Supplying world energy – FUEL for thought?

BY Damon Riscalla | 28 February 2018

From the looks of it, it seems as though 2018 will be a year of synchronised economic growth and gradually rising inflation. These circumstances generally create an enviable environment for certain investment sectors, with a fair bit written recently about the potential upside for industries such as banking & consumer and technology stocks.

Amongst the hype of these more “glamorous” sectors, and without helpful tailwind factors the global energy sector produced a rather unspectacular 3.58% return for  2017. With this most recent performance in mind and looking forward to more favourable conditions during 2018, I think it’s worth looking under the bonnet to try to gauge the value that the BetaShares Global Energy Companies ETF – Currency Hedged (ASX: FUEL) might bring to a portfolio.

With the demand for renewable energy increasing off the back of environmental concerns, you wouldn’t be blamed for thinking that the outlook for global energy sources such as crude oil and natural gas is somewhat bleak. Whilst increased demand for renewables such as hydro and wind will see them supply around 50% of the world’s energy needs by the year 2035, the demand for oil and gas is expected to remain strong. This will be almost entirely driven by a rise in living standards of the almost 2 billion people in emerging markets, with almost all of the growth expected to come from outside the developed world.

Ultimately, growth in the world economy requires more energy, even if the increase is mitigated by falls in energy intensity. As such, oil and gas are still expected to be important sources of energy for the next two decades.

Looking at shorter-term factors, a joint announcement during 2017 between OPEC and Russia to cut oil production has helped rebalance the market, with prices having moved to above USD$63 a barrel as at February 2018 – over triple the lows experienced in January 2016.

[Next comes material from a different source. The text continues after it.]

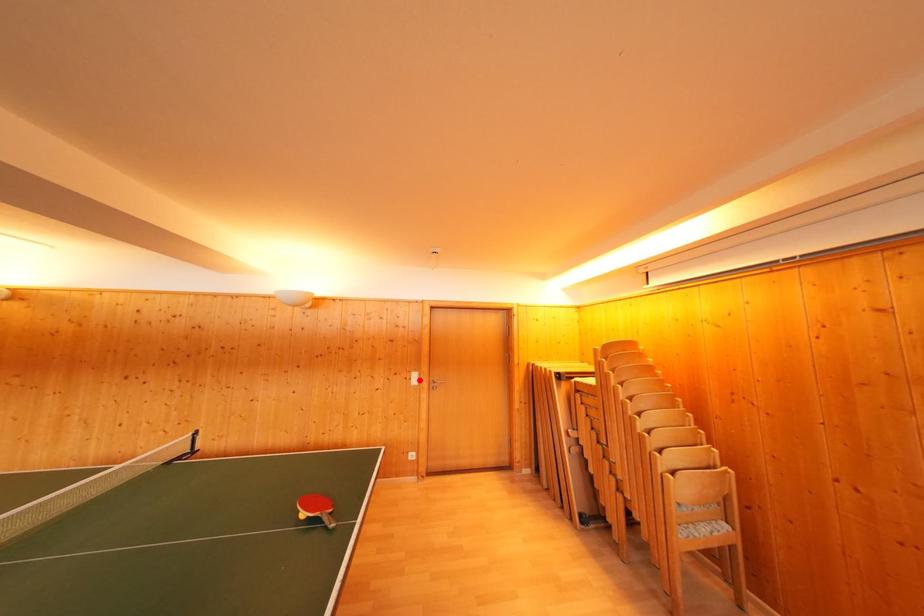
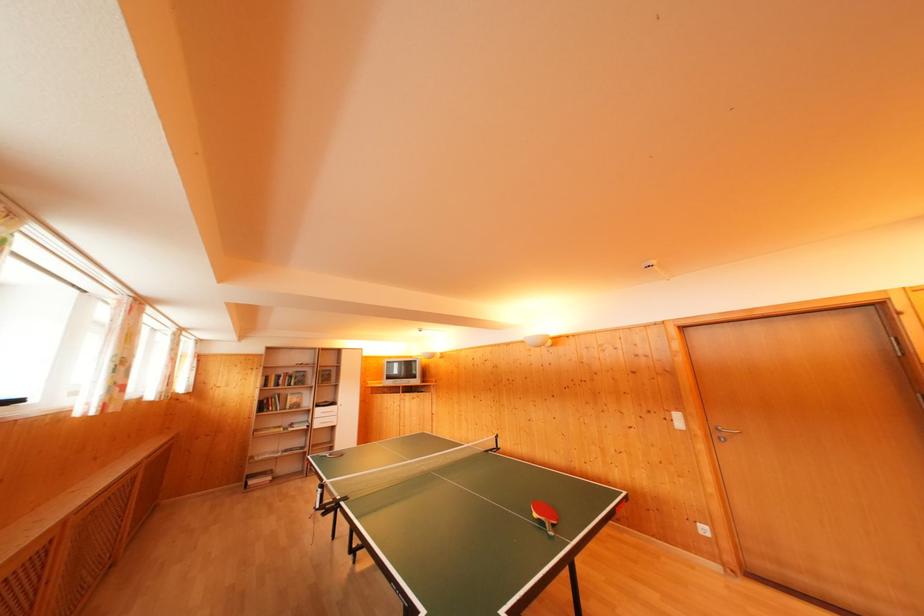
Question: A red point is marked in image1. In image2, is the corresponding 3D point closer to the camera or farther? Reply with the corresponding letter.

Choices:
 (A) The corresponding 3D point is closer.
 (B) The corresponding 3D point is farther.

Answer: (A)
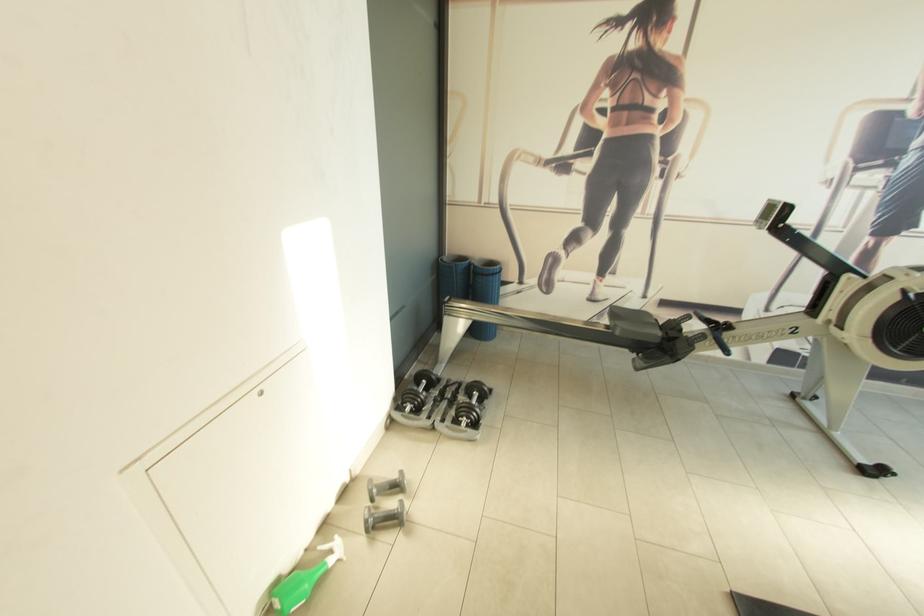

Whilst limiting supply is one way to adjust the market, we can also expect to see improvements coming from technology advancements. New technology solutions are increasing innovation and, importantly, reducing cost across the oil and gas value chain, which offers some smaller companies the prospect of being successful, profitable low cost providers. Companies that are willing to invest in technology can unlock substantial value and may remain financially strong, despite fluctuations in global supply and demand trends. All this aside, rising world economic growth, geopolitical tension, accommodative monetary policy and current low energy pricing may well spike demand in the short-term.

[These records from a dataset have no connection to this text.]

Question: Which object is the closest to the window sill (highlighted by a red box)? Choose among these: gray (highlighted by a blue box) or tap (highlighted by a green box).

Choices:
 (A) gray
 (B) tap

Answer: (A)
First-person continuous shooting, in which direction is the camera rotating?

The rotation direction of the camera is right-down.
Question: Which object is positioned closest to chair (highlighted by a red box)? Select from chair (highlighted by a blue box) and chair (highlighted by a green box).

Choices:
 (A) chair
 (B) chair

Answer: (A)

So aside from the above mentioned factors, why might investors look to invest in the energy sector?

Well, for a start, the energy sector is not perfectly correlated to the rest of the market and may provide diversification benefits to portfolios. Another reason for investing in the energy sector is to hedge against commodity price inflation or protect against geopolitical events.

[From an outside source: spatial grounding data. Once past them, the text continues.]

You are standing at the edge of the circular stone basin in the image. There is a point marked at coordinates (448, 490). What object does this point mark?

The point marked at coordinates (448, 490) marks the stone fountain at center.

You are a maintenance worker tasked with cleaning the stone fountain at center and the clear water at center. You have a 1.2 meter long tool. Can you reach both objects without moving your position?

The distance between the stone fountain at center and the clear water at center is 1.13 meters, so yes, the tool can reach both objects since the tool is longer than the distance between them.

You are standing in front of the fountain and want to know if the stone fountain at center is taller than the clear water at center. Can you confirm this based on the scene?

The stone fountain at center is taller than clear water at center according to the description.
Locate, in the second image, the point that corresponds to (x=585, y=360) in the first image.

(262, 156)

FUEL offers access to the largest global energy companies, excluding those listed in Australia. Additionally, companies in the index which FUEL aims to track are more evenly distributed across the sub-sectors of the GICS Energy index, with exposure given to stocks involved along the supply chain including those in the provision of equipment for, and transport of, oil and gas. Another important feature is hedging of the index, which aims to largely remove the influence of the fluctuation of the AUD on investment returns.